Comme Pierre, témoigner de Jésus Christ auprès des malades

Au cours de la dernière audience du mois d’août, le Pape François a centré sa catéchèse sur un extrait des Actes des Apôtres dans lequel saint Pierre guérit les malades, au nom du Seigneur. Son action permet de manifester la proximité du Ressuscité et offre au chrétien d’aujourd’hui un exemple de service et d’alliance avec Dieu. Adélaïde Patrignani – Cité du Vatican

Dans l’extrait commenté par le Saint-Père (Ac 5, 12. 14-15), apôtres et croyants se tiennent «sous le portique de Salomon», un lieu «de rencontre et de témoignage» significatif. Ici, «saint Luc insiste sur les signes et les prodiges qui accompagnent la parole des apôtres et sur leur attention particulière aux malades».

Les malades, une richesse pour toute l’Église

L’Église naissante y apparaît comme un «hôpital de campagne», a fait remarquer François. Aux yeux des apôtres «comme aux yeux des chrétiens de tous les temps, les malades sont les destinataires privilégiés de la joyeuse annonce du Royaume, ils sont des frères en qui le Christ est présent d’une manière spécifique, pour se laisser chercher et trouver par nous». Les malades «ne sont pas à repousser, au contraire». Ils sont «des privilégiés pour l’Église, pour le cœur sacerdotal, pour tous les fidèles», a insisté le Pape.

Pierre, témoin du Christ vivant

Dans ces versets, une figure se détache: celle de Pierre, «qui, au nom de la mission reçue du Ressuscité, exerce une primauté au sein de leur groupe». Si l’apôtre «s’approche des civières et passe parmi les malades, c’est pour que soit manifesté, à travers ses paroles et sa présence physique, le Christ vivant et agissant». Il est vraiment «témoin», en tant que «prolongement du Verbe fait chair dans l’histoire».

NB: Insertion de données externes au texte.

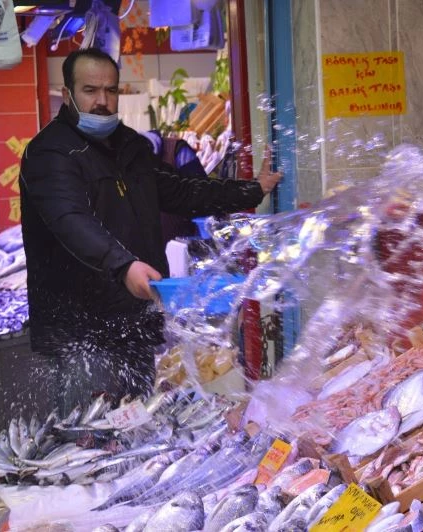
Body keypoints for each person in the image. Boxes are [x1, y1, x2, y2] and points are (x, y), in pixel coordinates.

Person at [19, 48, 280, 415]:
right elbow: (70, 221)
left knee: (135, 432)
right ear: (68, 95)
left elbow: (179, 190)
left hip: (134, 324)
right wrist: (123, 265)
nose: (103, 101)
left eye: (111, 91)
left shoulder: (129, 146)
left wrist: (250, 190)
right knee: (87, 444)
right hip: (82, 336)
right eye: (91, 90)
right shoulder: (50, 154)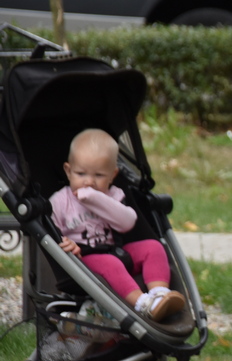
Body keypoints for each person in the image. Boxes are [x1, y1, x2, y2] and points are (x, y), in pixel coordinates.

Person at [51, 128, 185, 322]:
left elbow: (127, 223)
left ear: (113, 175)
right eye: (80, 174)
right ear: (68, 170)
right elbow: (51, 230)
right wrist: (65, 243)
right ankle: (143, 304)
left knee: (153, 247)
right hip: (83, 259)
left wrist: (97, 199)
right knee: (111, 263)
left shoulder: (113, 195)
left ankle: (159, 295)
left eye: (98, 176)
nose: (89, 182)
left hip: (115, 250)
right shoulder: (61, 201)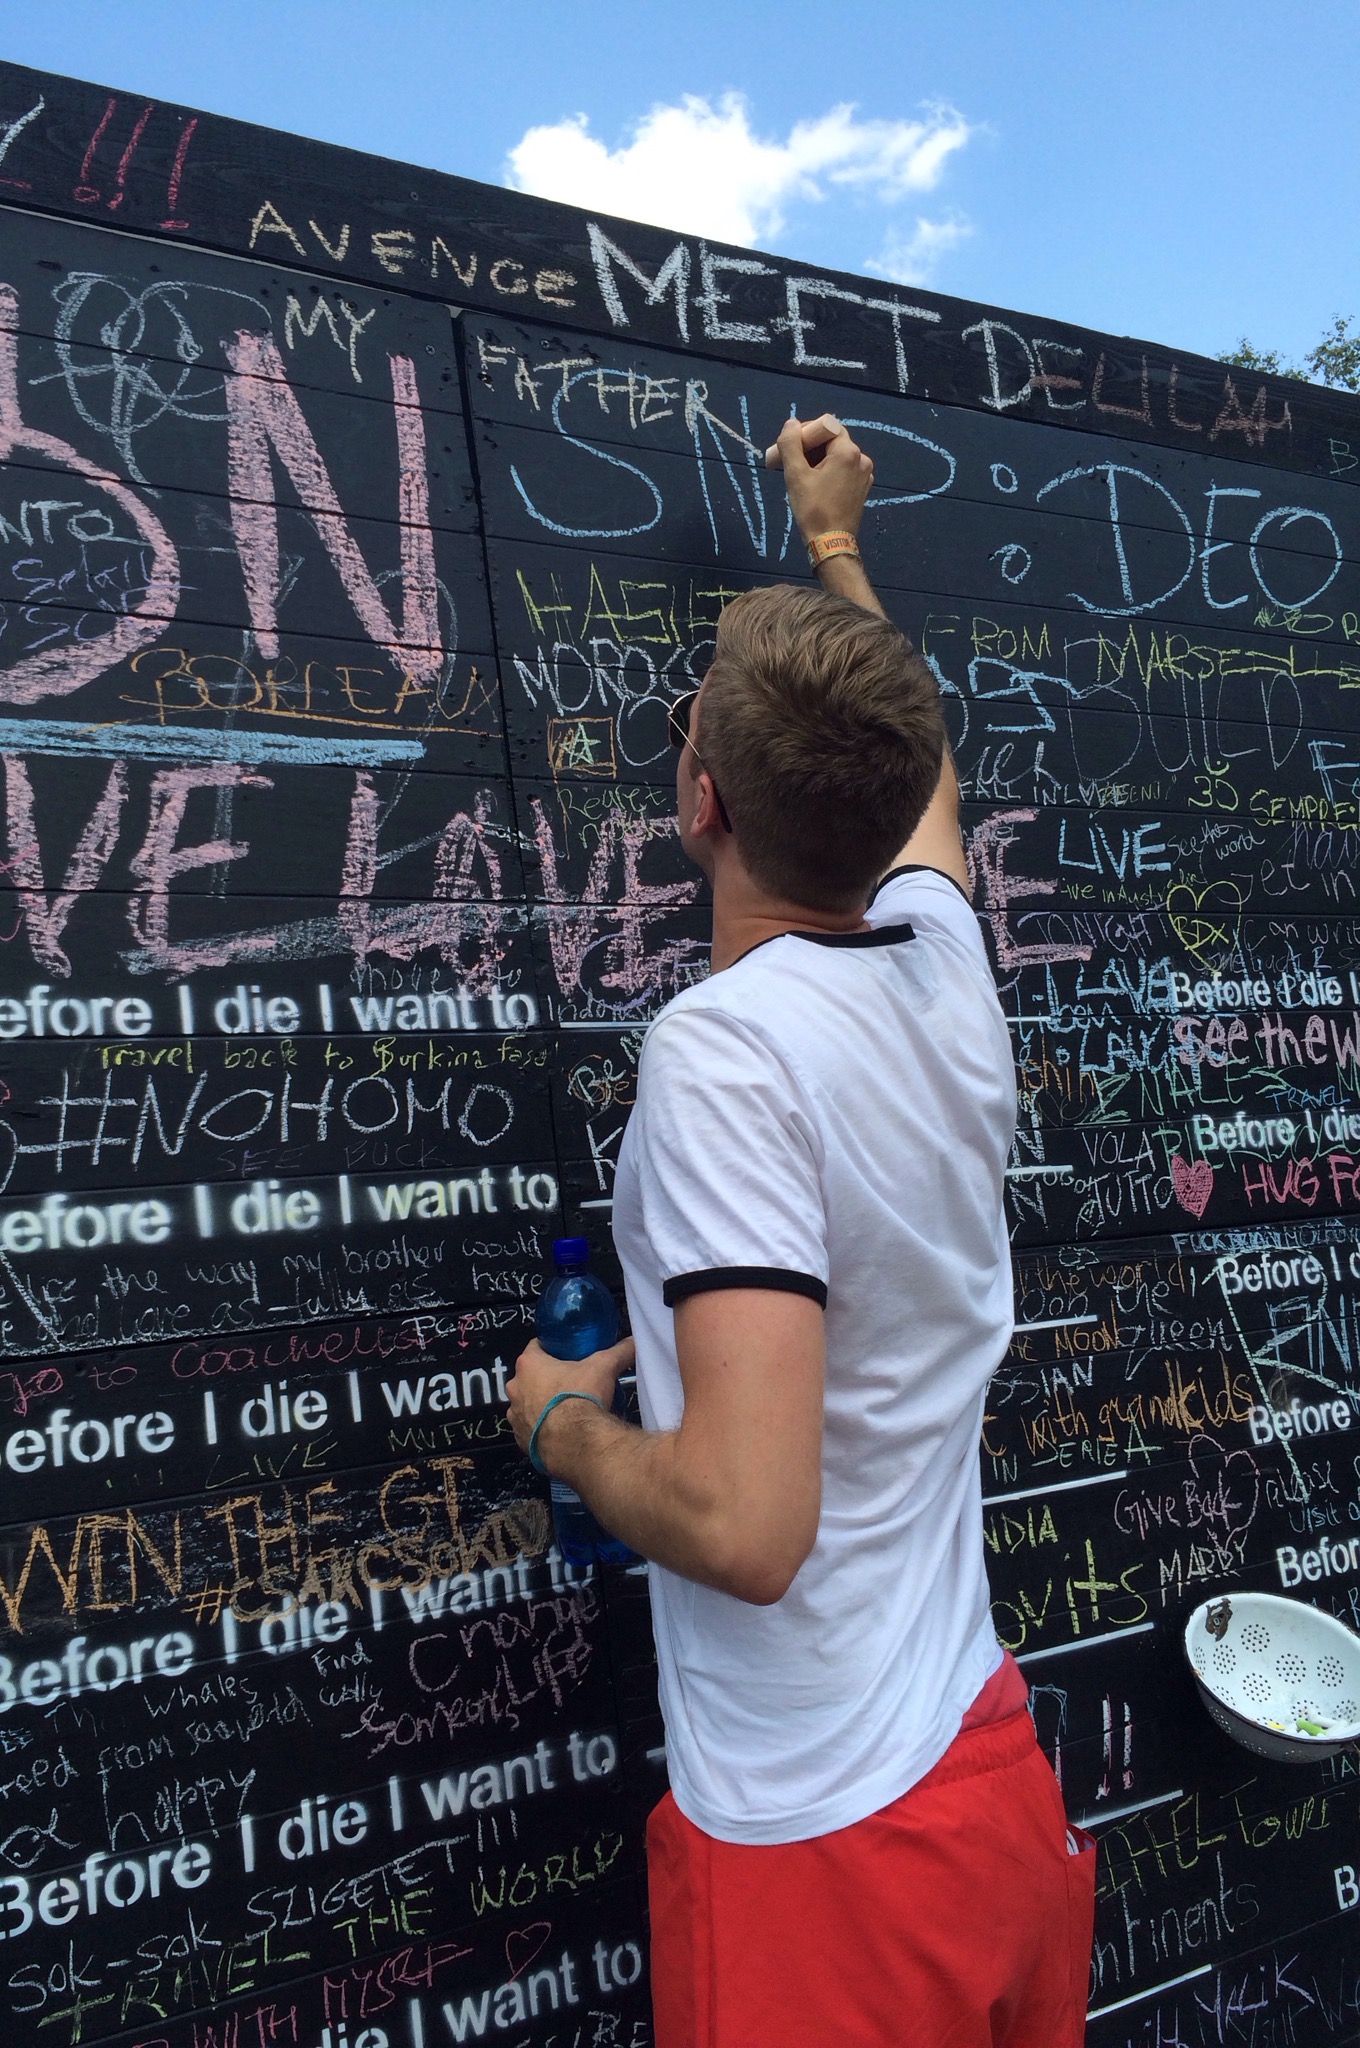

Dans la maladie, la présence de Jésus

Pierre, a poursuivi le Pape, «permet à Dieu de manifester sa proximité et de faire en sorte que les blessures de ses enfants deviennent le “lieu théologique de sa tendresse”». L’apôtre passe parmi les malades en étant «rempli de l’Esprit de son Seigneur». Il est ainsi «celui qui accomplit les œuvres du Maître», restituant «la vie, le salut, la dignit黫Dans les plaies des malades, dans les maladies qui sont des empêchements pour aller de l’avant dans la vie, il y a toujours la présence de Jésus, la plaie de Jésus, a rappelé le Saint-Père. Il y a Jésus qui appelle chacun de nous à les assister, à les soutenir, à les guérir».

Obéir à Dieu, par l’écoute

Mais l’action de guérison menée par Pierre suscite la haine et la jalousie des Sadducéens, qui s’en prennent aussi à d’autres apôtres. Ceux-ci répondent alors par «une clé de la vie chrétienne»: «Il faut obéir à Dieu plutôt qu’aux hommes» (Ac 5, 29). Concrètement, cela signifie «écouter Dieu sans réserve, sans report, sans calcul; adhérer à Lui pour devenir capables d’alliance avec Lui et avec ceux que nous rencontrons sur notre chemin», a précisé le Pape. Concluant sa catéchèse, François a demandé à l’Esprit Saint «la force de ne pas nous effrayer devant quiconque nous ordonne de nous taire, nous calomnie, et va même jusqu’à porter atteinte à notre vie».

À tous, une invitation à prier pour la paix

En saluant les pèlerins polonais venus assister à cette audience, le Pape a rappelé le 80e anniversaire du début de la Seconde guerre mondiale, qui aura lieu le 1er septembre prochain. Des célébrations auront lieu dans plusieurs villes de Pologne, notamment à Varsovie. Le Saint-Père a assuré de la prière de toute l’Église «pour la paix, afin que ne se répètent plus les évènements tragiques provoqués par la haine, qui provoquent seulement destructions, souffrances et mort». Puis il a demandé de prier Dieu «pour que la paix règne dans les cœurs des hommes, dans les familles, dans les sociétés et entre les peuples».